蛇は通る道が決まっているらしい。
獣には獣道があるように、蛇には蛇の道があるのだ。
普段は目にすることもないから気づかない。
ある日、家への近道をしようと、
草むらを横切った時だった。
知らずに蛇の道を横断してしまったらしい。
細く白い蛇だったが、
お互いに驚いて見つめ合ってしまった。
艶かしいと感じるほど、きれいな白蛇だ。
蛇は鎌首を持ち上げると、
私の様子を窺うようにじっと見ていたが、
やがてツンと見捨てるように私を避けて通り過ぎた。
私は呆然と立ち尽くしていたが、
白蛇が去ると、我に帰り、
また先へと歩き出した。
急いでうちに帰ろうと思ってたのだ。
彼から電話が来るはずだから。
私は今時珍しく携帯を持っていない。
彼は持ってるけど、私用には使わない。
会社から支給された携帯で、
公私混同しないという生真面目な人なのだ。
お互い不便だけど、それはそれで楽しいということもある。
家に帰ってからの電話タイムが楽しみなのだ。
私の方が普段帰りが早いので、
しばらくうちで待つことになるが、
今日はなぜか彼も早いということを、
昨日聞いていたのだ。
今日はたくさん話せるなとウキウキして、
思わず近道をしたのだった。
うちの玄関を開けた途端、
私は凍りついてしまった。
先ほどの白蛇が、玄関のたたきに居るではないか。
私とすれ違ったはずなのに、
なぜここに居るのだろう。
私の後を付けてきたとしても、
なぜ先に中に入れるのか。
穴が開くように見つめていると、
蛇が口をきいたのだ。
「私の行く手を遮る者は許さない。
だから、お前の行く手も阻むのだ。
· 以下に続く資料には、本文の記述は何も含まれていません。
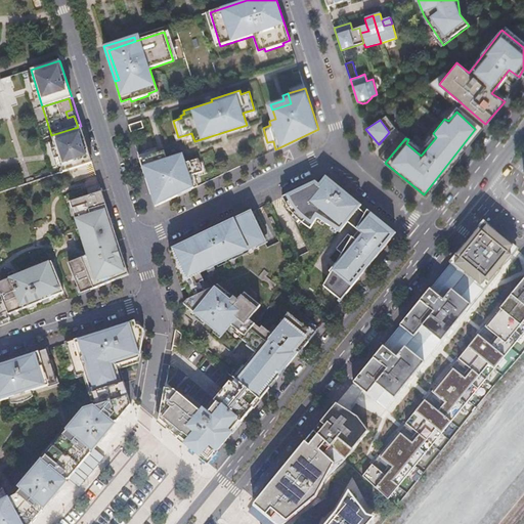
[(141,121),(129,125),(132,135),(142,132),(141,129),(143,128),(141,121)]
」と。
言葉を話す蛇なんて初めて見た。
驚いたけど、頬をつねると現実のようだ。
そう言われてもなあ。
確かに邪魔したかもしれないけど、
踏んだ訳ではあるまいし、
うちまで来られるほどの恨みを買うことも無いよね。
そう思ったものの、
そんなこと言ったら、蛇が逆上するかもしれない。
ここは下手に出て謝っておこう。
もうすぐ彼からの電話がかかってくる。
なぜか蛇の声は男のような低い声だから、
彼に誤解されてはかなわない。
蛇に早く帰ってもらわねば。
「さっきはすみませんでした。
もうあの道は通りませんから、
お帰りいただけませんか?」
猫なで声で言うと、
「許さない。
罰として、ここにしばらく置いてもらおう。」
と言うではないか。
「とんでもない。
早く帰ってください。」
つい哀願口調になってしまった。
そこへ電話のベルが鳴る。
あわてて受話器を取ると懐かしい彼の声。